Da gab es irgendwo so einen kleinen Buchladen, nein eher Spielzeugladen mit Kinderbüchern.

Chiara war eine kleine Leseratte und hatte immer Lust auf kindgerecht verarbeitete Kunst und Kultur, da müsste doch noch das Passende zu finden sein für eine Siebenjährige. Aber in welcher Gasse war dieser Shop nochmal? Irgendwie sehen die Altstadtgassen in den ligurischen Küstenstädten doch immer gleich aus. Es dauerte eine weitere geschlagene Stunde bis Marina endlich in dem Shop stand. Ein Hoch auf die italienischen Ladenöffnungszeiten!

Die Auswahl war riesig. Bunte Schachteln und Schächtelchen, Püppchen, Bücher und bunte Papiere stapelten sich bis zu vier Meter Höhe. Ein kunterbuntes Spieleland. Dieser Laden ließ nicht nur jedes Kinderherz höher schlagen. So ein ähnliches Papiertheater war noch da, oder sollte sie lieber das kleine Buch mit den Tierscherzen nehmen? Sie entschied sich für das Papiertheater, das so herrliche Schatten an die Wand werfen konnte. Und dann nichts wie raus, den Cinquecento retten.

Da stellt sich nur die Frage nach dem kürzesten Weg zu Rettung des Automobils. Auch hier waren zunächst einige Fehlversuche nötig, bis der bekannte Kreisel mit dem dahinterliegenden Zebrastreifen auftauchte.

Marina hatte bis zu diesem Zeitpunkt nicht gewusst, dass es auch in Italien einen Abschleppdienst geben würde. Der Cinquecento lächelte ihr freundlich zu, die weniger freundlichen Herren waren gerade dabei ihn an die Leine zu legen. Stopp! È mia!

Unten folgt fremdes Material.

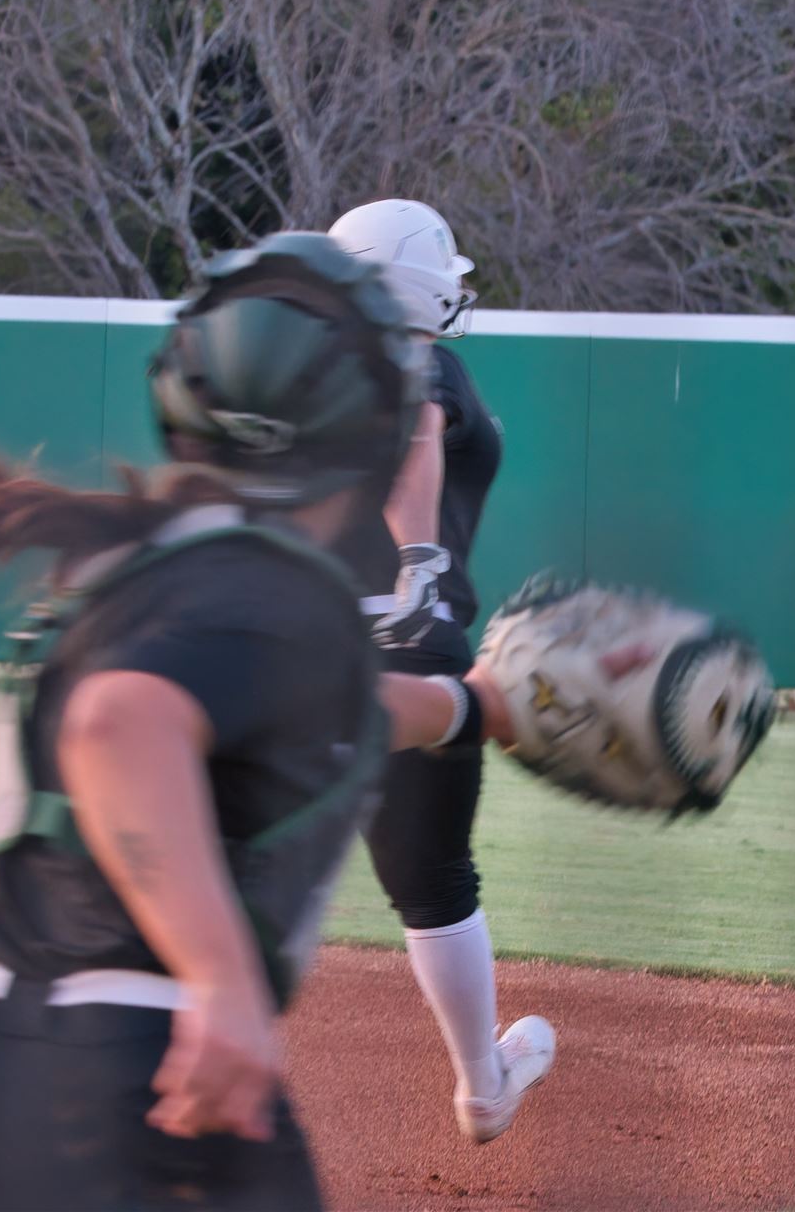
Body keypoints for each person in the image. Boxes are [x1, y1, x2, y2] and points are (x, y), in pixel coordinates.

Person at [0, 234, 538, 1212]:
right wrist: (221, 981)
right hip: (134, 1090)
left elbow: (323, 699)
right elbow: (119, 724)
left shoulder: (137, 558)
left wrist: (476, 705)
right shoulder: (281, 584)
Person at [328, 198, 553, 1143]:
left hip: (303, 648)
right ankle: (481, 1084)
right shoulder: (422, 363)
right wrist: (418, 557)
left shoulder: (309, 381)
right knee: (431, 885)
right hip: (412, 651)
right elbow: (415, 438)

Ein schräger strafender Blick von dem Herrn mit der Wichtigmütze:

Arrivi in ritardo!”- Du kommst zu spät! Marina fühlte sich ob des Duzens durchaus geschmeichelt.

„Aber nicht zu spät!“

„Egal, die Kosten sind schon angefallen.“

„Aber ich bin doch da!“

„Aber wir auch! Mitsamt dem Abschlepper! Das kostet!“

„Was kann ich Ihnen denn anbieten?“

„Du willst mich bestechen?“

„Nein, nein, keinesfalls!“

„Das sieht den Deutschen wieder mal ähnlich, dass sie denken, sie könnten mit ihrem Geld alles kaufen...“

„Aber das habe ich gar nicht gedacht!“

„...dabei sind wir seit einigen Jahren auch ein Euroland und haben denselben Euro...“

„...ich habe aber gar nicht viel Geld...“

„Was machst du dann in Italien?“, der carabiniere sah ziemlich verwirrt aus.

„Meine italienische Familie besuchen!“

„…ah, wie denn das?“

Also erzählte Marina in Kurzform von Pietro und den anderen Bianchis.

Der Herr mit der Wichtigmütze wurde zunehmend freundlicher.

Zu den anderen Herren gewandt sagte er nur:

„Insieme Sima la Liguria!“ Der Werbeslogan kam Marina zu Hilfe.

Marina zückte einen Zwanziger und bedankte sich freundlich und als waschechter Ligurierin wurde ihr selbstverständlich nach Tausend mille grazie die unverzügliche Weiterfahrt zugesichert.

Gerade noch konnte sie verhindern, dass man ihr einen Escortservice anbot.

Nach ca. zweieinhalb Stunden Fahrtunterbrechung begab sich Marina wieder auf die Küstenautobahn, um womöglich doch noch mit heutiger Datumsangabe in Dolcedo bei den Bianchis einzutreffen.

Wenn Sie allerdings gewusst hätte, wie sich ihr Urlaub dort entwickeln würde, hätte sie auf der Stelle kehrt gemacht.